Steinway Hall, 1925-2014
In 1925, the Steinway and Sons piano company opened a combination recital hall and retail center at this location known as "Steinway Hall." The ornate showrooms were only a block away from Carnegie Hall and replaced the original Steinway Hall, which had opened in 1866 on East 14th. The "new" Steinway Hall of 1925 featured recording studios and opened with a live radio broadcast. Some of the world's most famous pianists and composers performed at this location, including Sergei Rachmaninoff. In 2012, the company announced that they were selling the building and moving their retail outlet to an office building built in the 1970s. The new retail space includes a storefront with large glass windows that may be less of a tourist destination and more of a traditional retail space. “It’s not like somebody who’s just come from a concert [at Carnegie Hall] wanders across the street to buy a piano,” the architect of the new space said in an interview with the New York Times.

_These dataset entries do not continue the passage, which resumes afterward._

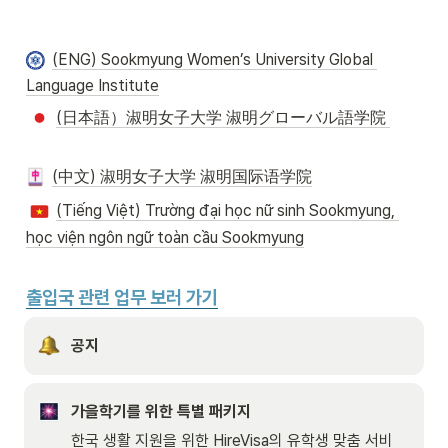
(ENG) Sookmyung Women’s University Global 
Language Institute
(日本語）淑明女子大学 淑明グローバル語学院 
(中文) 淑明女子大学 淑明国际语学院
(Tiếng Việt) Trường đại học nữ sinh Sookmyung, 
học viện ngôn ngữ toàn cầu Sookmyung
출입국 관련 업무 보러 가기
공지
가을학기를 위한 특별 패키지
한국 생활 지원을 위한 HireVisa의 유학생 맞춤 서비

The rotunda at Steinway Hall was a center of New York's cultural scene for over eight decades and was designed by the same firm that created Grand Central
Backstory and Context
In 1866, the Steinway and Sons piano company opened a combination recital hall and retail center in New York City. Known as "Steinway Hall" and originally located at 71-73 East 14th Street, the elegant showrooms and concert hall could accommodate over 2000 guests. As a result, Steinway Hall not only hosted concerts, but readings and performances from literary icons such as Charles Dickens. This original Steinway Hall was also home to the New York Philharmonic prior to the completion of Carnegie Hall in 1891. In 1925, the company moved from East 14th Street to this location, across the street from Carnegie Hall. In 2012, the company announced that they had sold this building and would open a more modern retail outlet at 1133 Avenue of the Americas.